I came across an interesting post written by Jay Cross. I say interesting because this brings out both sides of the story quite well. While web 2.0 has the potential of giving power to the people … letting users create and deploy content as they see best, it also opens up the possibility of misuse. Something which Dave Snowden has written about as well.
I guess this is one of the reasons more and more organizations are looking at deploying web 2.0 tools within the organization. This could also be something which has high value to the organization. Lets face it … How much of sharing of thoughts, ideas actually happens in an organization. Of course, it varies from organization to organization, but fact remains, even within an organization, content or expertise discovery is a laborious process, and not something which can be easily done.

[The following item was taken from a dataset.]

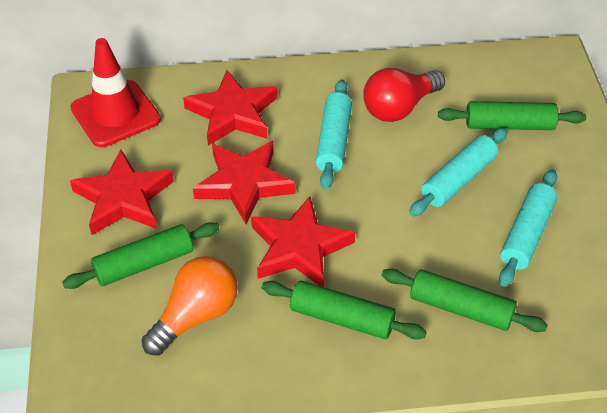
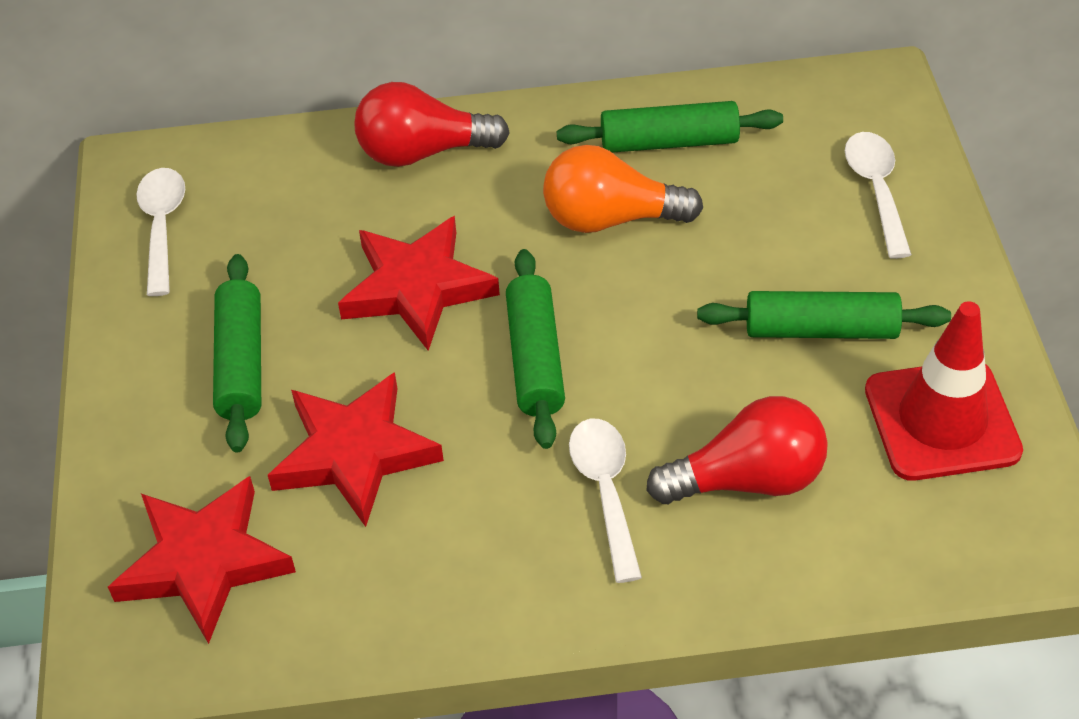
red light bulb: [363,68,445,122] = 1 -> [355,82,510,167] [647,396,828,504] = 2
red star: [70,150,174,235] [183,70,278,146] [193,141,296,224] [251,196,355,287] = 4 -> [108,476,296,644] [268,372,444,527] [338,216,500,351] = 3
turquoise rolling pin: [315,79,352,189] [409,128,508,216] [499,170,557,287] = 3 -> none = 0
white spoon: none = 0 -> [136,168,185,296] [569,419,642,583] [845,132,912,259] = 3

Leaves users going round in circles. And this is where web 2.o tools being deployed even within the organization could open up new channels for knowledge flow in the organization. I believe knowledge flows in the organization in ways which we dont quite understand well, not today, at least. With internal deployments, we are at least making a start in bringing these channels to light, so they could be leveraged more effectively? One more thing to add here … web 2.0 or collaboration, when looked at within the context of the organization could actually augment the existing content management tools that have been in place for quite some time now. This not only allows organizations to make good these investments, this also enables people in the organization to discover and use these content resources more effectively.
Over a period of time, I have been thinking about one of the challenges facing “conventional KM … the long tail. Actually, at a basic level, the long tail would be a corollary to Pareto’s Law (or am I oversimplifying things here?). And, Pareto’s Law would be applicable to KM as we know it. At least from the perspective of content. Lets face it … all knowledge managers have to have a document repository with artefacts (documents?) being contributed to this repository from the business. Now, this is where the issue lies. With the long tail of KM, it can be seen that there are only a few resources which are accessed by a large number of people. This implies that there is a large number of resources which are appealing to a very small audience. The long tail …
Corollary … People expect KM to address all the niches in the business. And, this is where the question arises … Can KM be all things to all people? Looking into this question at a deeper level … Where do these documents come from. In most organizations, these documents are largely contributed by employees. Now, not too many organizations where people would be contributing documents related to the different niches of the business (by definition, most of the people in the organization probably dont even know these niches exist). The other alternative is that KM needs to invest in expertise in the different niches of the business to address the resource requirements of people in the organization addressing these niches. Question is … How much is worth it!